— TASK INSTRUCTIONS —
Each line of the records below that holds "απεργό" should be returned.

• • •

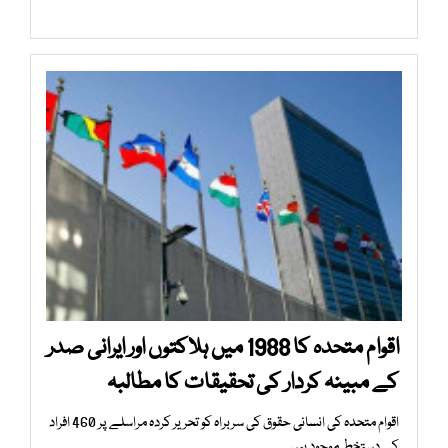
اقوام متحدہ کا 1988 میں ہلاکتوں اور ایرانی صدر
کے مبینہ کردار کی تحقیقات کا مطالبہ
اقوام متحدہ کی انسانی حقوق کی سربراہ کو تحریر کردہ مراسلے پر 460 افراد
کے دستخط موجود ہیں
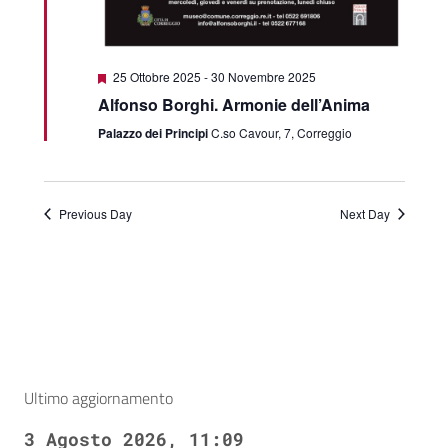
Featured
25 Ottobre 2025
-
30 Novembre 2025
Alfonso Borghi. Armonie dell’Anima
Palazzo dei Principi
C.so Cavour, 7, Correggio
Previous Day
Next Day
Ultimo aggiornamento
3 Agosto 2026, 11:09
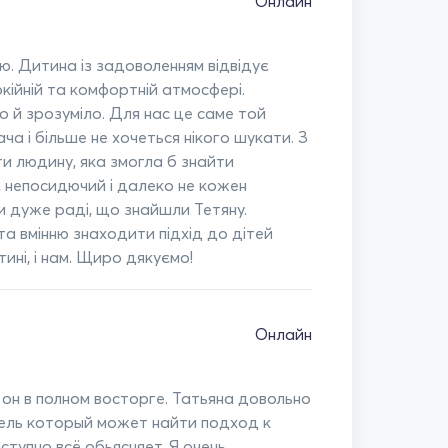
Онлайн
. Дитина із задоволенням відвідує
окійній та комфортній атмосфері.
о й зрозуміло. Для нас це саме той
а і більше не хочеться нікого шукати. З
 людину, яка змогла б знайти
й, непосидючий і далеко не кожен
ми дуже раді, що знайшли Тетяну.
 та вмінню знаходити підхід до дітей
ині, і нам. Щиро дякуємо!
Онлайн
 он в полном восторге. Татьяна довольно
ель который может найти подход к
ступно всё обьясняет. Я очень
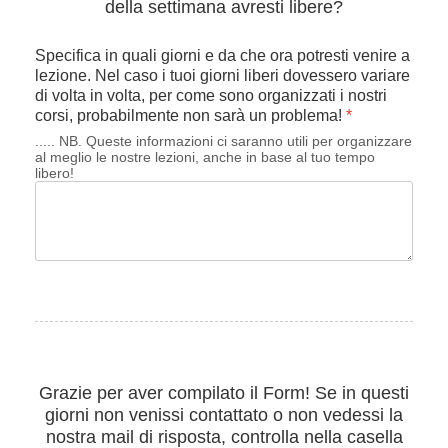
della settimana avresti libere?
Specifica in quali giorni e da che ora potresti venire a
lezione. Nel caso i tuoi giorni liberi dovessero variare
di volta in volta, per come sono organizzati i nostri
corsi, probabilmente non sarà un problema!
*
..... NB. Queste informazioni ci saranno utili per organizzare
al meglio le nostre lezioni, anche in base al tuo tempo
libero!
Grazie per aver compilato il Form! Se in questi
giorni non venissi contattato o non vedessi la
nostra mail di risposta, controlla nella casella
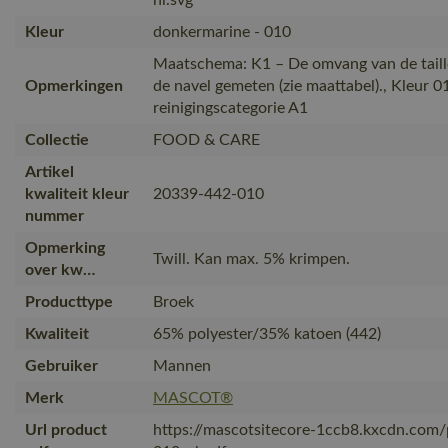
Kleur
donkermarine - 010
Maatschema: K1 – De omvang van de taill
Opmerkingen
de navel gemeten (zie maattabel)., Kleur 01
reinigingscategorie A1
Collectie
FOOD & CARE
Artikel
kwaliteit kleur
20339-442-010
nummer
Opmerking
Twill. Kan max. 5% krimpen.
over kw…
Producttype
Broek
Kwaliteit
65% polyester/35% katoen (442)
Gebruiker
Mannen
Merk
MASCOT®
Url product
https://mascotsitecore-1ccb8.kxcdn.com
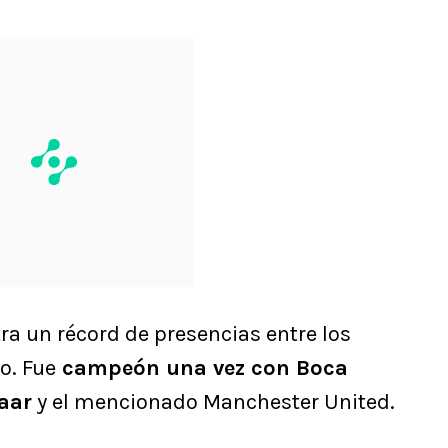
tra un récord de presencias entre los
o. Fue
campeón una vez con Boca
aar
y el mencionado Manchester United.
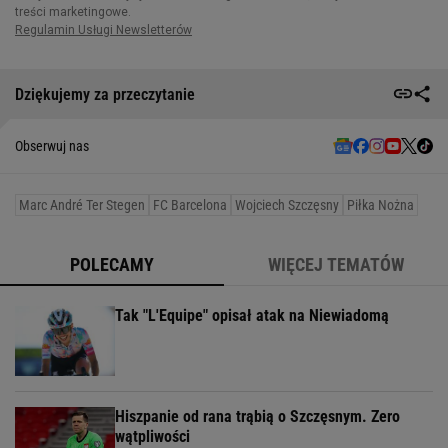
Dziękujemy za przeczytanie
Obserwuj nas
Marc André Ter Stegen
FC Barcelona
Wojciech Szczęsny
Piłka Nożna
POLECAMY
WIĘCEJ TEMATÓW
Tak "L'Equipe" opisał atak na Niewiadomą
Hiszpanie od rana trąbią o Szczęsnym. Zero
wątpliwości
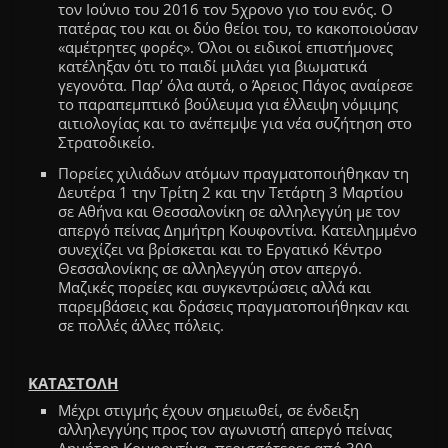
τον Ιούνιο του 2016 τον 5χρονο γιο του ενός.
Ο
πατέρας του και οι δύο θείοι του, το κακοποιούσαν
«αμέτρητες φορές».
Όλοι οι ειδικοί επιστήμονες
κατέληξαν ότι το παιδί μιλάει για βιωματικά
γεγονότα. Παρ’ όλα αυτά, ο Άρειος Πάγος αναίρεσε
το παραπεμπτικό βούλευμα για έλλειψη νόμιμης
αιτιολογίας και το ανέπεμψε για νέα συζήτηση στο
Στρατοδικείο.
Πορείες χιλιάδων ατόμων πραγματοποιήθηκαν τη
Δευτέρα 1 την Τρίτη 2 και την Τετάρτη 3 Μαρτίου
σε Αθήνα και Θεσσαλονίκη σε αλληλεγγύη με τον
απεργό πείνας Δημήτρη Κουφοντίνα. Κατειλημμένο
συνεχίζει να βρίσκεται και το Εργατικό Κέντρο
Θεσσαλονίκης σε αλληλεγγύη στον απεργό.
Μαζικές πορείες και συγκεντρώσεις αλλά και
παρεμβάσεις και δράσεις πραγματοποιήθηκαν και
σε πολλές άλλες πόλεις.
ΚΑΤΑΣΤΟΛΗ
Μέχρι στιγμής έχουν σημειωθεί,
σε ένδειξη
αλληλεγγύης προς τον αγω
ν
ιστή απεργό πείνας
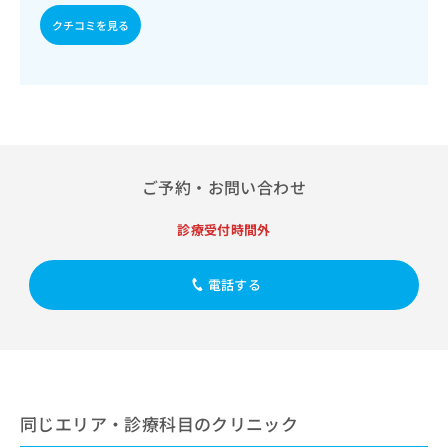
出
稿
クリ
資
稿
ニッ
クチコミを見る
の
料
クナ
の
お
の
ビサ
お
問
ご
イト
問
い
請
への
い
合
お問
求
合
合せ
わ
は
フォ
わ
せ
こ
ーム
せ
は
ち
とな
ご予約・お問い合わせ
は
こ
ら
りま
こ
ち
す。
ち
ら
クリ
診療受付時間外
無
ら
ニッ
料
クの
資
情
予
電話する
料
報
約・
の
症状
拡
のご
ご
充
相談
請
の
など
求
お
はで
は
申
きま
こ
せん
し
同じエリア・診療科目のクリニック
ので
ち
込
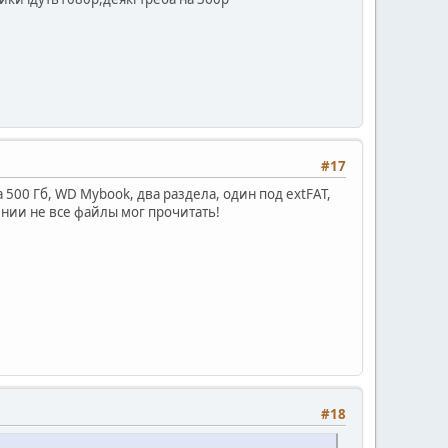
#17
500 Гб, WD Mybook, два раздела, один под extFAT,
тении не все файлы мог прочитать!
#18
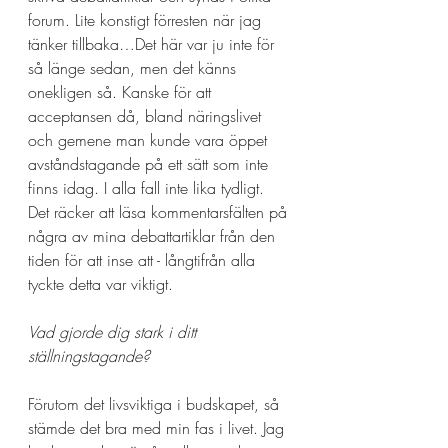
forum. Lite konstigt förresten när jag 
tänker tillbaka…Det här var ju inte för 
så länge sedan, men det känns 
onekligen så. Kanske för att 
acceptansen då, bland näringslivet 
och gemene man kunde vara öppet 
avståndstagande på ett sätt som inte 
finns idag. I alla fall inte lika tydligt. 
Det räcker att läsa kommentarsfälten på 
några av mina debattartiklar från den 
tiden för att inse att - långtifrån alla 
tyckte detta var viktigt. 
Vad gjorde dig stark i ditt 
ställningstagande?
Förutom det livsviktiga i budskapet, så 
stämde det bra med min fas i livet. Jag 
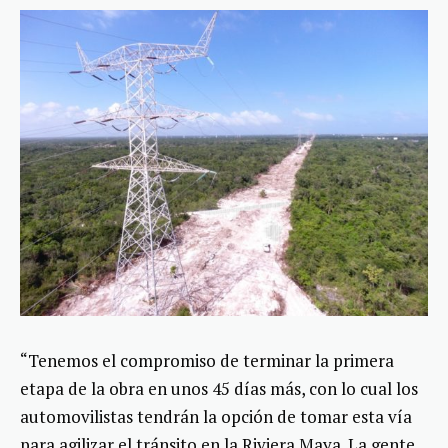
“Tenemos el compromiso de terminar la primera
etapa de la obra en unos 45 días más, con lo cual los
automovilistas tendrán la opción de tomar esta vía
para agilizar el tránsito en la Riviera Maya. La gente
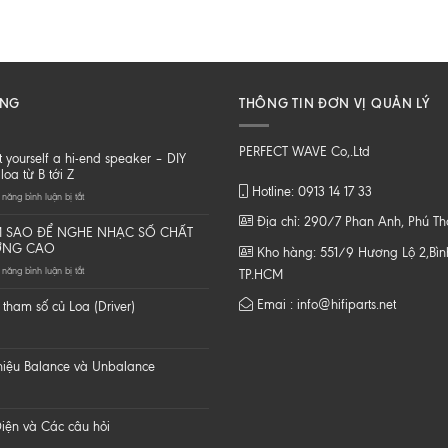
ĂNG
THÔNG TIN ĐƠN VỊ QUẢN LÝ
PERFECT WAVE Co,.Ltd
t yourself a hi-end speaker – DIY
loa từ B tới Z
Hotline: 0913 14 17 33
ở
năng bình luận bị tắt
Do
Địa chỉ: 290/7 Phan Anh, Phú T
it
 SAO ĐỂ NGHE NHẠC SỐ CHẤT
yourself
ỢNG CAO
Kho hàng: 551/9 Hương Lộ 2,Bình
a
ở
năng bình luận bị tắt
hi-
TP.HCM
LÀM
end
SAO
speaker
Emai : info@hifiparts.net
tham số củ Loa (Driver)
ĐỂ
–
NGHE
DIY
NHẠC
một
SỐ
loa
 hiệu Balance và Unbalance
CHẤT
từ
LƯỢNG
B
CAO
tới
Z
iện và Các câu hỏi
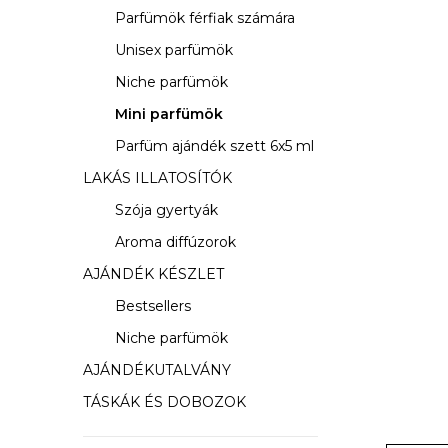
s
Parfümök férfiak számára
ó
Unisex parfümök
p
Niche parfümök
a
Mini parfümök
Parfüm ajándék szett 6x5 ml
n
LAKÁS ILLATOSÍTÓK
e
Szója gyertyák
l
Aroma diffúzorok
AJÁNDÉK KÉSZLET
Bestsellers
Niche parfümök
AJÁNDÉKUTALVÁNY
TÁSKÁK ÉS DOBOZOK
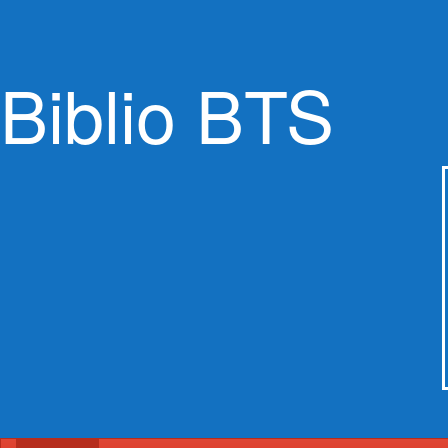
Biblio BTS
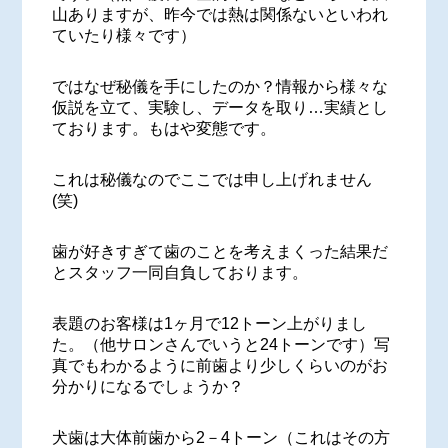
山ありますが、昨今では熱は関係ないといわれ
ていたり様々です）
ではなぜ秘儀を手にしたのか？情報から様々な
仮説を立て、実験し、データを取り…実績とし
ております。もはや変態です。
これは秘儀なのでここでは申し上げれません
(笑)
歯が好きすぎて歯のことを考えまくった結果だ
とスタッフ一同自負しております。
表題のお客様は1ヶ月で12トーン上がりまし
た。（他サロンさんでいうと24トーンです）写
真でもわかるように前歯より少しくらいのがお
分かりになるでしょうか？
犬歯は大体前歯から2－4トーン（これはその方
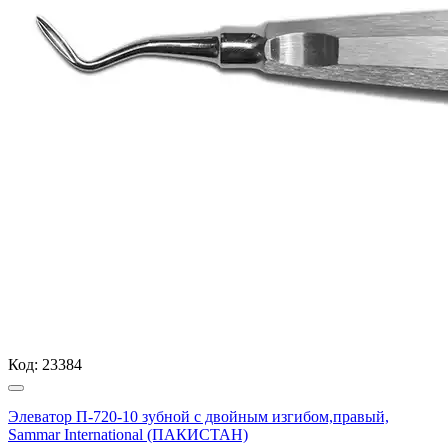
Код:
23384
Элеватор П-720-10 зубной с двойным изгибом,правый,
Sammar International (ПАКИСТАН)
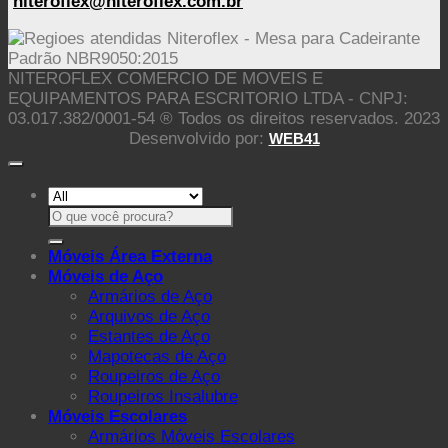
niteroflex@niteroflex.com.br
NITEROFLEX COMERCIO DE MOVEIS E
EQUIPAMENTOS PARA ESCRITORIO LTDA - CNPJ:
03.017.382/0001-54 ® Todos os direitos reservados. 2023
Desenvolvido por:
WEB41
Pesquisar
por:
Móveis Área Externa
Móveis de Aço
Armários de Aço
Arquivos de Aço
Estantes de Aço
Mapotecas de Aço
Roupeiros de Aço
Roupeiros Insalubre
Móveis Escolares
Armários Móveis Escolares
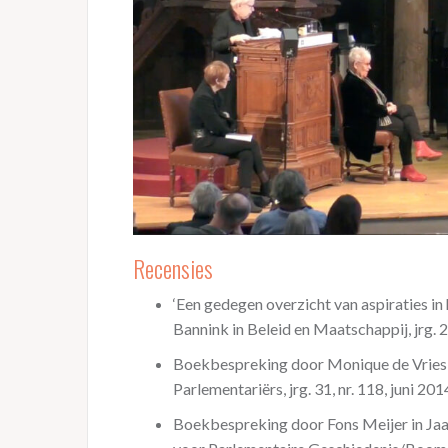
Recensies
‘Een gedegen overzicht van aspiraties 
Bannink in Beleid en Maatschappij, jrg. 20
Boekbespreking door Monique de Vries i
Parlementariërs, jrg. 31, nr. 118, juni 2014
Boekbespreking door Fons Meijer in Ja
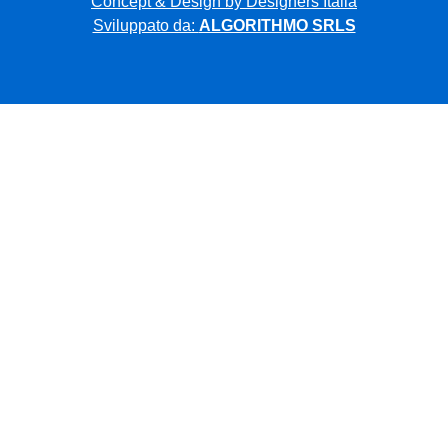
Concept & Design by Designers Italia
Sviluppato da:
ALGORITHMO SRLS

• • •

— TASK ANSWER —
απεργό πείνας Δημήτρη Κουφοντίνα. Κατειλημμένο
Θεσσαλονίκης σε αλληλεγγύη στον απεργό.
ιστή απεργό πείνας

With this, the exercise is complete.